Four Rules of Setting Circuit Width and Spacing

There are four basic rules to setting circuit width and spacing. These include the x/y rule, the 2/2 rule, the 90-degree trace angle rule, and the PCB stack-up rule. Knowing these rules will make your design a lot easier to work with. Using these guidelines will help you design your PCB with the proper circuit width and spacing.

x/y rule

When designing a circuit board, it’s important to consider the x/y rule of setting circuit widths and spacings. This is the rule that dictates the width between two circuits on the board. For example, an x/y rule of 12/12 means that a local circuit’s width and spacing should be smaller than its area. In contrast, an x/y rule of 10/10 means that a local circuit’s width should be larger than its surrounding area.

2/2 rule

The two-part rule of setting circuit width and spacing refers to the size of the space between the circuits. It’s also known as the area rule. In most cases, the width and spacing are set to the same value. However, this rule is ineffective if the spacing is too narrow.
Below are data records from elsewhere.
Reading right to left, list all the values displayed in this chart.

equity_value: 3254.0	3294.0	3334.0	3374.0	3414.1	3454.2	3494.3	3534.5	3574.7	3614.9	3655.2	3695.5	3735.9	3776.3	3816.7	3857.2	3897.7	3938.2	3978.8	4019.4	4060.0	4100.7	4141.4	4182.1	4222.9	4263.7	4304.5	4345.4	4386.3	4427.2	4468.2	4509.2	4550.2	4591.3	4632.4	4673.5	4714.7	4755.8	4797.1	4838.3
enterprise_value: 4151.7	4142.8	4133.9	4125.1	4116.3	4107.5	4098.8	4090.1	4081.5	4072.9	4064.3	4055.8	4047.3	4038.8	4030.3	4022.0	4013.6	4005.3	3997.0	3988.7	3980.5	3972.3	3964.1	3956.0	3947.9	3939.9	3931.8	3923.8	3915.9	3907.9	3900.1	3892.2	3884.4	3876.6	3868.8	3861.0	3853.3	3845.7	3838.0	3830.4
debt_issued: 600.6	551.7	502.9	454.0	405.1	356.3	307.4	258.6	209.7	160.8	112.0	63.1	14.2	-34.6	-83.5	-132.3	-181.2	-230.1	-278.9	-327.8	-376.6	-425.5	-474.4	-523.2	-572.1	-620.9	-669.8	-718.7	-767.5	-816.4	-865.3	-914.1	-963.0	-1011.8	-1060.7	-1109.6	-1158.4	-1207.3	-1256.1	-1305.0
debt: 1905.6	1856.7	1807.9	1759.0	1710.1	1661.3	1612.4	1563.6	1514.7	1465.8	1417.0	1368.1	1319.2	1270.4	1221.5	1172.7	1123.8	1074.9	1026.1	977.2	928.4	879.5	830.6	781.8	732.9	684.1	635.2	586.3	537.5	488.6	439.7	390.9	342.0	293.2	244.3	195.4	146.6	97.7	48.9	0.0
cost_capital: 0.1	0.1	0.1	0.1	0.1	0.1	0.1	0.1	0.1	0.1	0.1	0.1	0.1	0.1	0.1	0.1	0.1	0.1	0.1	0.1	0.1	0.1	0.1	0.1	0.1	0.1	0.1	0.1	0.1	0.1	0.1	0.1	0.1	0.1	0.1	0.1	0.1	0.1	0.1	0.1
In such a case, the probability of shorts doubles.

The width and spacing of traces on a printed circuit board are critical to the design process. While most digital routing relies on default values, more complex circuit boards may have trace widths that need to be precisely calculated based on layer stackup. High-speed traces with sensitive impedance may require wider spacing to prevent signal integrity issues.

90-degree trace angle rule

Traditionally, the PCB design industry has avoided 90-degree corners. Modern PCB layout tools come with mitering capabilities, which will automatically replace corners of 90-degrees with two 45-degree angles. However, if you do need to create a layout with 90-degree corners, it’s best to avoid them, since they can lead to antenna-like loops that can add inductance. While mitering angles to 135 degrees may help in these cases, it’s not a very good solution.

The 90-degree trace angle rule when setting circuit spacing and width should be applied with care. This is because the corner creates a discontinuity that can result in reflections and radiating. The 90-degree corner is also the most prone to phase-shifted reflections. Hence, it’s best to avoid using corners with 90-degree angles unless you are planning to place them in extremely tight areas.

Another reason to avoid corners is that a sharp angle will take up more space. Sharp corners are also more fragile and will cause impedance discontinuities. These problems will reduce signal fidelity. Therefore, modern PCB layout software is more likely to recommend right-angle tracks and doesn’t require 45-degree angle routing.

PCB stack-up rule

The PCB stack-up rule of circuit width and spacing is an important guide when designing multilayer boards. Basically, it means that if you want to make sure that a signal is balanced and runs from one corner to the other, you need to set the circuit width and spacing accordingly. Often, the width and spacing are calculated by taking into consideration the impedance of the circuits.

A good stackup allows you to distribute energy evenly, eliminate electromagnetic interference, and support high-speed signals. Moreover, it also reduces EMI and ensures that your product is reliable. However, there are some challenges in managing a good stackup. To overcome these problems, you need to use the right materials and set the circuit width and spacing properly. A good PCB stackup software helps you with these tasks. It will also help you choose the proper materials for your multilayer designs.

As the number of layers increases, so do the requirements for PCB stackup. For instance, the simplest stackups typically consist of four-layer PCBs, while more complicated stackups require professional sequential lamination. Higher layer counts also allow designers to have more flexibility in circuit layout.